A/B testing demonstrated a significant increase in overall bookings, with improvements comparable to the cumulative gains achieved through various ML ranking enhancements over the previous two years.
The primary driver of this success is EBR's ability to effectively integrate query context early in the process, dramatically improving the relevance and ranking accuracy at the initial retrieval stage, especially for queries that generate a large number of potential candidates.
In essence, Airbnb's adoption of EBR represents a major step forward in efficiently connecting travelers with the right listings at scale, proving the power of sophisticated retrieval techniques in complex, real-world applications.
AI
Deep-Live-Cam
Real-time face swap and video deepfake with a single click and only a single image.
https://github.com/hacksider/Deep-Live-Cam
DeepSeek-V3 Technical Report
https://arxiv.org/pdf/2412.19437
Open Source Catches Up (Again): DeepSeek-V3 marks a significant milestone for open-source AI. It demonstrates performance competitive with top-tier proprietary models like GPT-4o and Claude 3.5 Sonnet, particularly excelling in demanding code and math reasoning tasks. This release significantly narrows the gap between open and closed ecosystems.
Efficiency is the New Frontier: Beyond raw power, DeepSeek-V3 highlights the critical focus on training and inference efficiency.
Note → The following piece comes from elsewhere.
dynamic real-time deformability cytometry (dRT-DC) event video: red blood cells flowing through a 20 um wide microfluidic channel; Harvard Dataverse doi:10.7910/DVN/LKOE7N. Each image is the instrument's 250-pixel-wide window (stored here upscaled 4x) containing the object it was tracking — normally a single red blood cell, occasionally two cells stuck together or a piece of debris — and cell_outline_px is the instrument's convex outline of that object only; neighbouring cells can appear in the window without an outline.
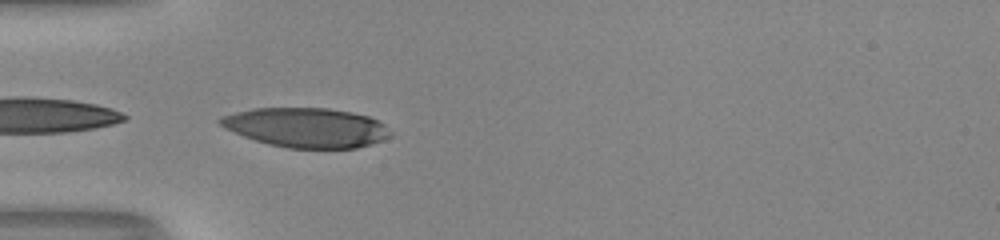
{"species": "human", "species_latin": "Homo sapiens", "temperature_condition": "room temperature", "stored_images_in_passage": 15, "camera_frame_rate_fps": 3000, "um_per_image_px": 0.085, "donor": {"sex": "male"}, "frame": {"image": 1, "passage_image": 1, "time_ms": 0.0, "image_size_px": [1000, 240], "cell_outline_px": [[392, 136], [384, 140], [356, 148], [288, 148], [268, 144], [244, 136], [224, 128], [216, 120], [220, 116], [252, 108], [328, 108], [352, 112], [368, 116], [384, 124], [392, 132]], "centroid_in_image_um": [26.04, 10.84], "position_along_channel_um": 59.0, "area_um2": 39.3}}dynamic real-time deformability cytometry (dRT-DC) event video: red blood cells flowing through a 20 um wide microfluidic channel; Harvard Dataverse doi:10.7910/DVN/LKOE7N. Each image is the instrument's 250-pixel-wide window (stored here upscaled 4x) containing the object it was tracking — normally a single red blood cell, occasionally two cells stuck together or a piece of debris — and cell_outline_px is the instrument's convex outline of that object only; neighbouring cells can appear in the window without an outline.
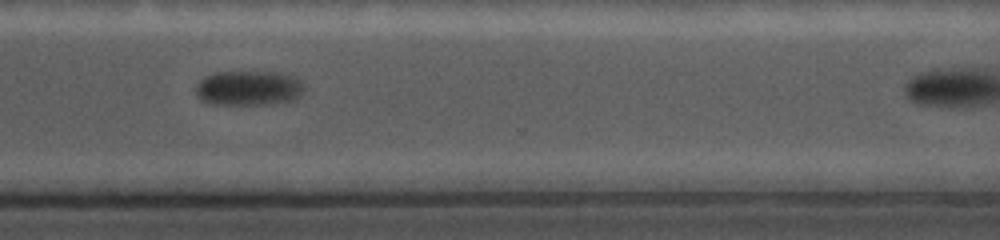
{"species": "common noctule bat (a hibernating species)", "species_latin": "Nyctalus noctula", "temperature_condition": "cold", "stored_images_in_passage": 19, "camera_frame_rate_fps": 5000, "um_per_image_px": 0.085, "animal": {"sex": "female", "body_mass_g": 19.0, "forearm_length_mm": 56.7}, "frame": {"image": 1, "passage_image": 14, "time_ms": 7.0, "image_size_px": [1000, 240], "cell_outline_px": [[304, 92], [300, 96], [292, 100], [272, 104], [212, 104], [200, 100], [196, 96], [196, 84], [204, 76], [216, 72], [280, 72], [292, 76], [300, 80], [304, 84]], "centroid_in_image_um": [21.13, 7.49], "position_along_channel_um": 349.5, "area_um2": 22.25}}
Utilizing novel techniques like auxiliary-loss-free MoE balancing, Multi-Token Prediction (enabling ~1.8x faster inference), and pioneering large-scale FP8 precision training, DeepSeek-AI achieved state-of-the-art results with a remarkably low training cost (estimated ~$5.6M).
Architecture Matters: The report underscores the success of DeepSeek's architectural choices (MLA and DeepSeekMoE) combined with training innovations like Multi-Token Prediction. These aren't just theoretical gains; they translate to tangible benefits in performance and cost-effectiveness.
Beyond Next-Token Prediction: The success of Multi-Token Prediction suggests a potential shift in training paradigms. Predicting multiple future tokens not only improves model performance during training but directly enables faster inference via speculative decoding, tackling a major LLM bottleneck.
Specialization through Distillation: DeepSeek-V3's impressive math and code abilities were significantly boosted by distilling knowledge from specialized DeepSeek-R1 models. This highlights the power of targeted post-training techniques to enhance specific capabilities in generalist models.